I’m currently counting down the months until the release of Bond 25 by watching all of the previous 24 films, in order of release. I have a fellow Bond nut and Facebook friend to thank for the idea; it’s given me a good excuse to watch two Bond films a month. Watching the films in order is also pretty rewarding as you get to see the character and the franchise progress over the decades.
Having recently watched On Her Majesty’s Secret Service, it’s amazing to see how well it stands up to its neighbouring films in the canon. 1967’s You Only Live Twice found Sean Connery tired of playing James Bond; the culmination of a run of films more and more reliant on gadgets and special effects. Connery’s return to the character, in 1971’s Diamonds Are Forever, found him again sleepwalking through the role in a film that was very hard to take seriously.
OHMSS is undoubtedly a stronger film than both. It tries to ground the action, without the reliance on gadgets and special effects. This is something the franchise would repeatedly do every time the films started to cross into the realms of implausibility – the serious tone of For Your Eyes Only followed the space-farce of Moonraker, the overtly-political backdrop of The Living Daylights tried to get back to basics after Roger Moore’s aged swansong in A View To A Kill, and Casino Royale successfully rebooted the franchise after the invisible car and messy CGI of Die Another Day. Shudder.
Up to this point, only three directors had helmed Bond films – Terence Young, Guy Hamilton and Lewis Gilbert. For OHMSS, the producers turned to a member of the production team who had made an indelible contribution to the series since its inception: editor Peter Hunt.
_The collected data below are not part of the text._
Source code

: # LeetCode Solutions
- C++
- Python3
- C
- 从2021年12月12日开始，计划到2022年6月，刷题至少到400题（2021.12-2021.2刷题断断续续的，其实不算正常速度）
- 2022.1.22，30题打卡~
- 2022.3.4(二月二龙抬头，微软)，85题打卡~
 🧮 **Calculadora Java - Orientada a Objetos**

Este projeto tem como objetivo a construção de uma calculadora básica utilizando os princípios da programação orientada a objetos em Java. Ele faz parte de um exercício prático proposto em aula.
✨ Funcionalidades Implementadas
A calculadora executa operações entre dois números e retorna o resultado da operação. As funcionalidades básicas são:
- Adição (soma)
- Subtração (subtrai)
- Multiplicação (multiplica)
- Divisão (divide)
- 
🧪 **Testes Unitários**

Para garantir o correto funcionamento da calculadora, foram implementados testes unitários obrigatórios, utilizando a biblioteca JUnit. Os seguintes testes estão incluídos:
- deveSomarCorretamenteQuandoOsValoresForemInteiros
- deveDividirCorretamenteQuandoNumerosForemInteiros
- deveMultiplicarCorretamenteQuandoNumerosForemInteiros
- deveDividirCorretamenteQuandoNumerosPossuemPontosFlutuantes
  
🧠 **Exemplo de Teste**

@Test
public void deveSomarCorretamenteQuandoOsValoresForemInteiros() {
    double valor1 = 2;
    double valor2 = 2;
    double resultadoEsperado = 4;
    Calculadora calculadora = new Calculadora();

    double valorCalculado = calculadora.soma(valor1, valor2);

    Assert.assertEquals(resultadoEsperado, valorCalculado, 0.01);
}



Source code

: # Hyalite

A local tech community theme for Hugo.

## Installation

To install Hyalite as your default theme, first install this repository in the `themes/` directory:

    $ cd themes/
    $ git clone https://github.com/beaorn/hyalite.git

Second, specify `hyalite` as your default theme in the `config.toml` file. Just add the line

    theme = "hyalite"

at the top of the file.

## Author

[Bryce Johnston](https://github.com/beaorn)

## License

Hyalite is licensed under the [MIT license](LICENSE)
Hunt had effectively invented the pace of modern action film editing, particularly with a technique he called crash-cutting. Realising that audiences didn’t need to see slow, irrelevant shots of scenes that added nothing and slowed the pace of the film – the protagonist walking down a set of stairs, for example – Hunt cut them, relying on the audience to fill in the blanks, thereby keeping the action flowing. He deployed the form first in 1962’s Dr. No – although that film does feature its fair share of shoe-leather, particularly in the travelog scenes of Connery walking through the airport in Jamaica – before perfecting the technique in From Russia With Love the following year.
Hunt had proved himself as second-unit director in ‘67’s You Only Live Twice, and so the producers took a chance on him to call the shots as director on the next film in the series. Luckily for Hunt, he wasn’t the producer’s riskiest proposition. After five films, Connery had departed, leaving the role in the untested hands of Australian male model George Lazenby.
Lazenby had never acted before, aside from TV commercials, but secured the role through sheer charm and charisma. He sought out, and made the use of, Connery’s tailor and barber, and presented himself to the producers, Cubby Broccoli and Harry Saltzman, fully dressed as Bond. Originally offered a contract for seven films, he decided during the filming of OHMSS – on the strength of bad advice from his agent – to only film one. Bond films were too square and represented The Man, he thought. The emerging New Hollywood of Easy Rider, The Graduate and Bonnie And Clyde was surely the way forward.
It’s definitely strange to see another actor play 007. All of the other Bond actors played the character over at least two films, and without a follow-up film it’s hard to imagine what Lazenby might have added to the franchise. His overly-chiselled features might have seemed less stark in the neon lighting of Diamonds Are Forever, and maybe his campy charm and strange accent would have suited that film better.
Despite Lazenby’s inexperience, On Her Majesty’s Secret Service remains a cinematic masterpiece. It’s the first film in the series to go out of its way to look truly beautiful, mainly due to the cinematography of Michael Reed (something that hasn’t escaped the recent attention of fellow director Steven Soderbergh). Reed’s framing of shots raises the film above its predecessors, and we wouldn’t see another artistic-looking Bond film until director Marc Forster and cinematographer Roberto Schaefer’s work on 2008’s Quantum Of Solace.
Of course, the one element of the film that raises it above its contemporaries is the wonderful score by John Barry. This might just be the peak of Barry’s Bond work; a score so strong, he decided on using an instrumental over the now-familiar opening credits. It’s a score that screams cinema.